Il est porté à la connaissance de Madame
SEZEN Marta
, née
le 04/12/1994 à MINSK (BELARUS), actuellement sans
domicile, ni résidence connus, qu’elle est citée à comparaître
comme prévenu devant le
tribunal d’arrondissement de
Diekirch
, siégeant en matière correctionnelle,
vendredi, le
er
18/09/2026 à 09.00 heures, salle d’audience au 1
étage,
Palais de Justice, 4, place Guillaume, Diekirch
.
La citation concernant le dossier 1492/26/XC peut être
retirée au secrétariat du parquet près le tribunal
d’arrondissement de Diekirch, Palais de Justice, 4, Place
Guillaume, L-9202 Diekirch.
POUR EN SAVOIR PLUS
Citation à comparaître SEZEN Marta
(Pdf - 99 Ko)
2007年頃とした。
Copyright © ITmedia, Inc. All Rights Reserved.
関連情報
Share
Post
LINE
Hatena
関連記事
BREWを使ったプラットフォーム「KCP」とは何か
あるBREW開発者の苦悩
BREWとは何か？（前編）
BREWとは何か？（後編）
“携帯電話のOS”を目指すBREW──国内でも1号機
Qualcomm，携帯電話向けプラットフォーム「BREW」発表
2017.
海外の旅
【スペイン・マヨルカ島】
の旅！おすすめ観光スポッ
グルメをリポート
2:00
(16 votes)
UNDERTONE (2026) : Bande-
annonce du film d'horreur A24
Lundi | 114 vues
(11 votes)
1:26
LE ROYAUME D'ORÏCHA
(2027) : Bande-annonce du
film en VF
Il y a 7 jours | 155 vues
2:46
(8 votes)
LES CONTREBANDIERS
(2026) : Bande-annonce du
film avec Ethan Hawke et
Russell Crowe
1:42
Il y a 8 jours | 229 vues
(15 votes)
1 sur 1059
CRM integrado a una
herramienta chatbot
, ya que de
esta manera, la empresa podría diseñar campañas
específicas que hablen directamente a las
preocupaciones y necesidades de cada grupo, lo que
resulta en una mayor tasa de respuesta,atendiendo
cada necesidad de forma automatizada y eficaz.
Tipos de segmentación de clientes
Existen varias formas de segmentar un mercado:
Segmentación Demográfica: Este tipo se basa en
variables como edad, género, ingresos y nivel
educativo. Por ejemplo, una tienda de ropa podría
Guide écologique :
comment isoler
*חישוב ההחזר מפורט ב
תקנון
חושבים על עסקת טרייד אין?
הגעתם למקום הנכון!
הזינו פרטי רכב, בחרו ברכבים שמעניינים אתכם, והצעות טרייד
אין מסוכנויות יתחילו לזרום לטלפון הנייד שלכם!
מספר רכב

===

__Exercise instructions__. State the number of lines in the material above that hold the word "vues", adding nothing else.

__Completed task__. 3